On September 18, 2013, pursuant to Section 953(b) of the Dodd-Frank Wall Street Reform and Consumer Protection Act, the Securities and Exchange Commission issued proposed rules that will amend Item 402 of Regulation S-K to require issuers to disclose the median annual total compensation of all employees other than the issuer's principal executive officer, and the ratio of that amount to the annual total compensation of the issuer's principal executive officer. A copy of the rule release relating to the proposed pay ratio rules can be found here.
Flexible Methodology to Identify Median Employee
The proposed rules would require annual disclosure of (i) the median annual total compensation of all employees other than the issuer's principal executive officer, (ii) the annual total compensation of the issuer's principal executive officer and (iii) the ratio of the two amounts. The proposed rules do not mandate a specific methodology for calculating the median annual total compensation of all employees. Each issuer would have discretion to use the most appropriate method of calculation that is appropriate to its size, business structure and its manner of compensating its employees. The proposed rules provide that issuers may determine median annual employee compensation by determining total compensation for each employee or by using statistical sampling or a consistently applied compensation measure other than total compensation, such as amounts reported in its payroll or tax records.

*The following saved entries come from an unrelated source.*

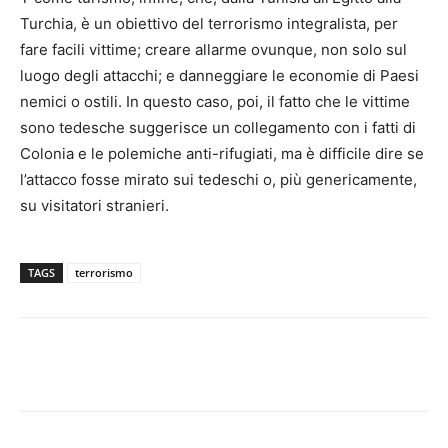
Turchia, è un obiettivo del terrorismo integralista, per
fare facili vittime; creare allarme ovunque, non solo sul
luogo degli attacchi; e danneggiare le economie di Paesi
nemici o ostili. In questo caso, poi, il fatto che le vittime
sono tedesche suggerisce un collegamento con i fatti di
Colonia e le polemiche anti-rifugiati, ma è difficile dire se
l’attacco fosse mirato sui tedeschi o, più genericamente,
su visitatori stranieri.
TAGS
terrorismo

Identifying "All Employees"
Under the proposed rules, "all employees" would include full-time, part-time, temporary, seasonal, U.S., and non-U.S. employees employed by an issuer or its subsidiaries as of the last day of its last completed fiscal year. The proposed rules would allow, but not require, issuers to annualize the total compensation of a permanent employee who did not work for the entire year, such as new hires. However, the proposed rules would not allow full-time equivalent adjustments for part-time employees, annualizing adjustments for temporary and seasonal employees, or cost of living adjustments for non-U.S. employees.
Determining Total Compensation
After the median employee has been identified, the issuer would then calculate the total compensation of the median employee in accordance with Item 402(c)(2)(x) of the Regulation S-K, which states generally that total compensation is the sum of an individual's salary, bonus, stock awards, option awards, non-equity incentive plan compensation, change in pension value, nonqualified deferred compensation earnings, and all other compensation, including perquisites.

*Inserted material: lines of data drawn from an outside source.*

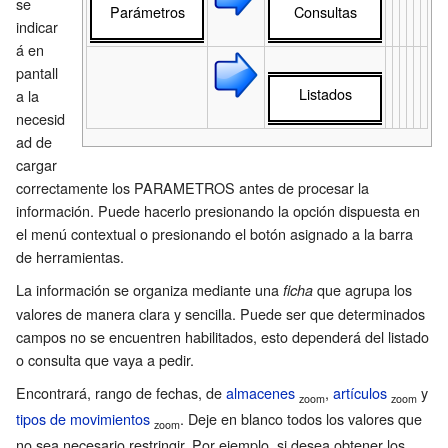
se
Parámetros
Consultas
indicar
á en
pantall
Listados
a la
necesid
ad de
cargar
correctamente los PARAMETROS antes de procesar la
información. Puede hacerlo presionando la opción dispuesta en
el menú contextual o presionando el botón asignado a la barra
de herramientas.
La información se organiza mediante una
que agrupa los
ficha
valores de manera clara y sencilla. Puede ser que determinados
campos no se encuentren habilitados, esto dependerá del listado
o consulta que vaya a pedir.
Encontrará, rango de fechas, de
almacenes
,
artículos
y
zoom
zoom
tipos de movimientos
. Deje en blanco todos los valores que
zoom
no sea necesario restringir. Por ejemplo, si desea obtener los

The principal executive officer's total compensation would continue to be calculated in accordance with current SEC rules.
Use of Estimates and Disclosure of Methodology
Issuers may use reasonable estimates in calculating annual total compensation, or any element of annual total compensation, for employees other than the principal executive officer.
Issuers would be required to disclose the specific methods used to calculate the median annual employee compensation as well as any material assumptions, adjustments or estimates used to identify the median or to determine total compensation. If an issuer changes methodologies or material assumptions, adjustments or estimates from those used in a prior period and the effects of any such change is material, the issuer would be required to briefly describe the change, the reasons for the change, and provide an estimate of the impact of the change on the median annual employee compensation and the ratio.
Filings Requiring Pay Ratio Disclosure
Issuers would be required to disclose the pay ratio in annual reports on Form 10-K, proxy statements, and registrations statements, which require executive compensation disclosure under Item 402 of Regulation S-K.
Proposed Rules Will Not Affect the 2014 Proxy Season
Issuers would be required to comply with the new rules with respect to compensation for the first fiscal year beginning after the effective date of the rules. If the proposed rules are adopted in 2013, the earliest the new rules would be effective would be the 2015 proxy season (with respect to disclosure of compensation for the 2014 fiscal year).
The proposed rules provide a transition period for newly public companies. Newly public issuers would be required to comply with the pay ratio disclosure requirements for the first fiscal year commencing on or after the date an issuer becomes subject to the reporting requirements.
The proposed rules would not apply to emerging growth companies, smaller reporting companies, and foreign private issuers.
The proposed rules will be open for comment for a period of 60 days after the date of publication of the proposed rules in the Federal Register.